Tuesday 12 December 2017

NAMA homes come with Celtic Tiger luxuries but recession-proof prices

A bedroom in a three-bed house in Killeen Castle, Dunshaughlin
A bedroom in a three-bed house in Killeen Castle, Dunshaughlin
The kitchen in a three-bed house in Killeen Castle, Dunshaughlin.
The back garden
Sitting room at a No 1, The Avenue, a four-bed, three-storey townhouse at Carrickmines Manor.

Grainne Cunningham and Ralph Riegel

IF NAMA's deferred payment scheme is designed to get nervous buyers off the fence and down to their mortgage lender, then the houses viewed by the Irish Independent yesterday should do just that.

The scheme, which effectively removes a chunk of the negative-equity risk of buying a new home, would appear to be a fair deal for both cautious consumers and for developers keen to offload stagant housing stock.

The only catch for the prospective house hunter is whether you want to buy a home in one of the limited number of developments included in the pilot phase of 115 units in Cork, Dublin and Meath.

Take Loughmore Square on Killeen Castle estate, just outside Dunshaughlin, Co Meath, for instance.

These are homes with Celtic Tiger-type specifications at recession-proof prices. The three-bed showhouse, which is priced at €320,000, boasts three en suite bedrooms, with Villeroy and Boch sinks and baths, while the kitchen includes fully integrated white goods as standard, along with granite tops and a Miele oven.

The showhouse, which measures 149 sq metres is fully furnished, with all contents included in the sale price and features other lavish extras such as surround sound and mood lighting. The kitchen alone would cost an estimated €50,000 to install.

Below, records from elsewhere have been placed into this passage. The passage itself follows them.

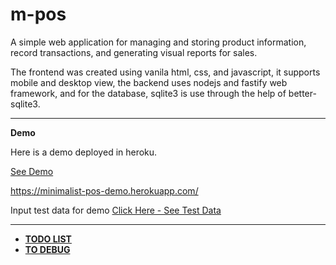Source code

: # m-pos

A simple web application for managing and storing product information, record transactions, and generating visual reports for sales.

The frontend was created using vanila html, css, and javascript, it supports mobile and desktop view, the backend uses nodejs and fastify web framework, and for the database, sqlite3 is use through the help of better-sqlite3.

-----

**Demo**

Here is a demo deployed in heroku.

[See Demo](https://minimalist-pos-demo.herokuapp.com/)

https://minimalist-pos-demo.herokuapp.com/

Input test data for demo [Click Here - See Test Data](test-data.md)

------

- **[TODO LIST](todo.md)**
- **[TO DEBUG](debug.md)**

But if the bank won't let you reach that far, you could opt for a identically sized three-bed townhouse with standard fittings and for €275,000. They still throw in all the white goods and granite surfaces in the kitchen.

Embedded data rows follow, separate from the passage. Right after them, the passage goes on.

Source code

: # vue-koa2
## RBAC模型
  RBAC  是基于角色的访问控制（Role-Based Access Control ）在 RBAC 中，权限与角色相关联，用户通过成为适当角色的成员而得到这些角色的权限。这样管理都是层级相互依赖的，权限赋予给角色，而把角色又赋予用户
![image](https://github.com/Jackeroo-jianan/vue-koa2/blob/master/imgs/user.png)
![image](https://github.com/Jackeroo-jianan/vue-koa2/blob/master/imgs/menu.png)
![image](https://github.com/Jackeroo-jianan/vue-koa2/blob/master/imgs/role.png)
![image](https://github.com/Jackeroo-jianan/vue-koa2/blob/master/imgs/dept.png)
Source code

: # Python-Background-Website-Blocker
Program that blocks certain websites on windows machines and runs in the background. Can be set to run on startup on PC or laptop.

The development overlooks the Jack Nicklaus-designed golf course and has a wooded walk, fishing lakes and gated security. In the same area, a three-bed bungalow in its own grounds is selling for €310,000 and a four-bed detached home is priced at €285,000.

In Carrickmines, south Dublin, Douglas Newman Good is offering three- and four-bed townhouses from €275,000, through the deferred-payment scheme.

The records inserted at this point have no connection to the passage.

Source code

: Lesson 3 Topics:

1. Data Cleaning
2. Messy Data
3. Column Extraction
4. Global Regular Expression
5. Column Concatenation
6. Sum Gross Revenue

Pearse Construction built the 271 homes in the Carrickmines Manor development just over four years ago. About 70 failed to sell at price tags which dropped from a high of €795,000 for four bedrooms in 2007 -- and were rented out. It is those that are now available.

Upstairs are three double bedrooms, all en suite, while downstairs is a relatively small kitchen, spacious living room and a courtyard area to the rear.

But, with the four-bed, 138 sq metre townhouse priced at €295,000, these homes compare very favourably with other similar houses available in the area.

A three-bed home in a nearby development is priced at €425,000.

According to DNG senior negotiator Gina Kennedy, the aim of the new scheme is to encourage fearful buyers to take the plunge.

"It is a lack of consumer confidence which has been key, although that has picked up somewhat already. But there is a whole section of people who have been sitting on the fence for the past four or five years," she said.

Padraig Sherry of Sherry Fitzgerald, which is handling the Killeen development, does not believe the scheme will skew the market because it is too limited in scale.

"I welcome any initiative which is aimed at stimulating a stagnant market but the most important element is liquidity. The banks have to start lending to people," he said.

Meanwhile, in Cork, where 62 of the properties are located, Rowan Hill in the plush Mount Oval development should also prove a strong draw.

The estate has its own commercial centre and there are multiple schools and creches nearby. Just minutes from the city's main South Link access route, and the city centre, the townhouses tick most of the boxes for first-time buyers.

However, just 10 two-bed townhouses are available under the NAMA scheme -- the more popular three- and four-bed homes have not yet been included.